-------- TEXTO --------
Todos marcaram o cinema
porque souberam captar sua
época. É o que parece estar destinado a acontecer com Bruno,
o bandido de "A Criança", de
Luc e Jean-Pierre Dardenne. O
mais provável é que aconteça
de forma lenta, como o reconhecimento dos próprios Dardenne, que até hoje talvez seguissem semi-anônimos não
fosse a audácia de David Cronenberg e seu júri de premiá-los com a Palma de Ouro de
Cannes por "Rosetta" (1999).
Naquele momento, houve espanto: quem desbancava os favoritos? Hoje, não existe espanto quando topamos com
Bruno, um jovem incapaz de
ver outra qualidade nas coisas
que não a de mercadoria.
-------- DADOS FORNECIDOS --------
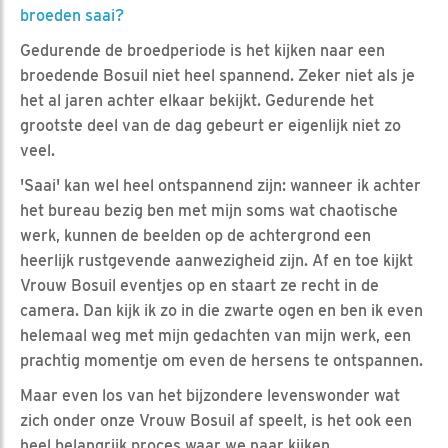
broeden saai?
Gedurende de broedperiode is het kijken naar een
broedende Bosuil niet heel spannend. Zeker niet als je
het al jaren achter elkaar bekijkt. Gedurende het
grootste deel van de dag gebeurt er eigenlijk niet zo
veel.
'Saai' kan wel heel ontspannend zijn: wanneer ik achter
het bureau bezig ben met mijn soms wat chaotische
werk, kunnen de beelden op de achtergrond een
heerlijk rustgevende aanwezigheid zijn. Af en toe kijkt
Vrouw Bosuil eventjes op en staart ze recht in de
camera. Dan kijk ik zo in die zwarte ogen en ben ik even
helemaal weg met mijn gedachten van mijn werk, een
prachtig momentje om even de hersens te ontspannen.
Maar even los van het bijzondere levenswonder wat
zich onder onze Vrouw Bosuil af speelt, is het ook een
heel belangrijk proces waar we naar kijken.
--------
§ QUESTÕES DE LEITURA:
a. Copie o trecho do texto sobre "A Criança" que começa em "Naquele momento, houve" e segue até "a de mercadoria.".
b. Diga se cada afirmação abaixo está de acordo com o texto sobre "A Criança", respondendo sim ou não e citando literalmente as palavras do texto que decidem a questão. (i) Os Dardenne receberam a Palma de Ouro de Cannes por "Rosetta". (ii) A premiação dos Dardenne por "Rosetta" não causou espanto na época. (iii) Bruno é apresentado como um jovem.

§ RESPOSTAS POR ITEM:
a.
Naquele momento, houve espanto: quem desbancava os favoritos? Hoje, não existe espanto quando topamos com
Bruno, um jovem incapaz de
ver outra qualidade nas coisas
que não a de mercadoria.

b.
(i) Sim: «premiá-los com a Palma de Ouro de Cannes por "Rosetta" (1999)».
(ii) Não: «Naquele momento, houve espanto».
(iii) Sim: «Bruno, um jovem incapaz de ver outra qualidade nas coisas que não a de mercadoria».